YOUR INSTRUCTIONS ->
Using the string "conversion" as the key, pull each matching line out of the records below.

DATA FOR ANALYSIS ->
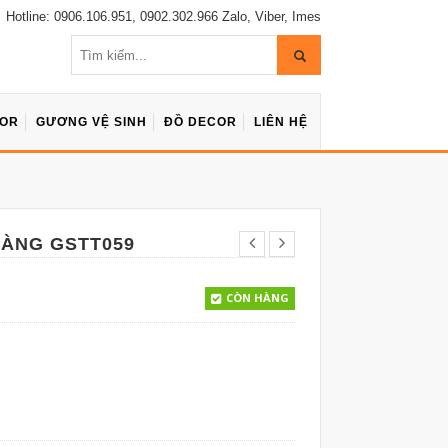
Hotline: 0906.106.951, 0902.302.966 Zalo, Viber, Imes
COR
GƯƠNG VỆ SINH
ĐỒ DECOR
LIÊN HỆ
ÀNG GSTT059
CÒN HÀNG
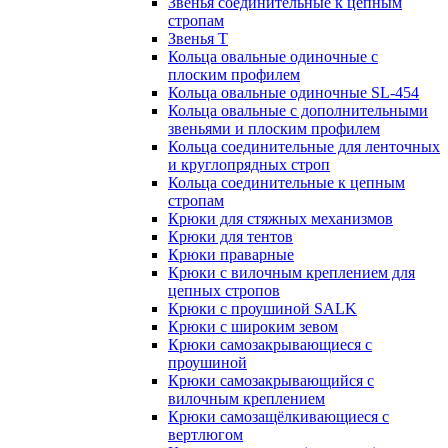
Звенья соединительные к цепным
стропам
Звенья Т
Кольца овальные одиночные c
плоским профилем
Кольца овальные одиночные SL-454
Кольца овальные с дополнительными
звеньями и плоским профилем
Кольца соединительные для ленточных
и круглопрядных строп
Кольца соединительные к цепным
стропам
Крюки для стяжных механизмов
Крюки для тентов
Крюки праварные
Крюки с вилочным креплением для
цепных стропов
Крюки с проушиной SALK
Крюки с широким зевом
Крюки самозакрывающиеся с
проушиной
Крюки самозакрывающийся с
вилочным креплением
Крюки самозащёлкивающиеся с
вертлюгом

--

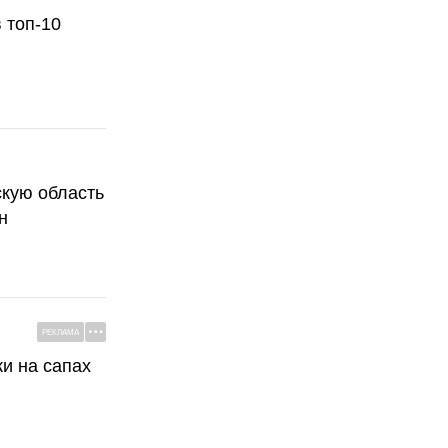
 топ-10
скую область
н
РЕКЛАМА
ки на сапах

--

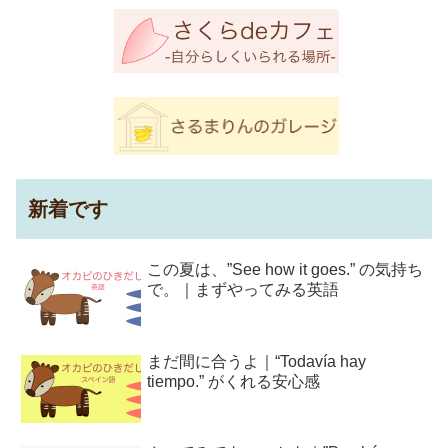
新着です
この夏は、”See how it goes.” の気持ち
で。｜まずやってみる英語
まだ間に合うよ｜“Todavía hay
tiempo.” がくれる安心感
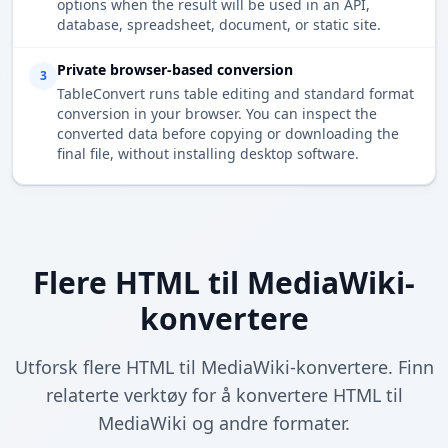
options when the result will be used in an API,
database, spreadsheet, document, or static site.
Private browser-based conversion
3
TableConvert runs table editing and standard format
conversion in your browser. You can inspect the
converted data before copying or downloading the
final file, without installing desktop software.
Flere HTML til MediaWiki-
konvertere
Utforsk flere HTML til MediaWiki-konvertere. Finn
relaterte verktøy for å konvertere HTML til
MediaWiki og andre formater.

REPLY ->
Private browser-based conversion
conversion in your browser. You can inspect the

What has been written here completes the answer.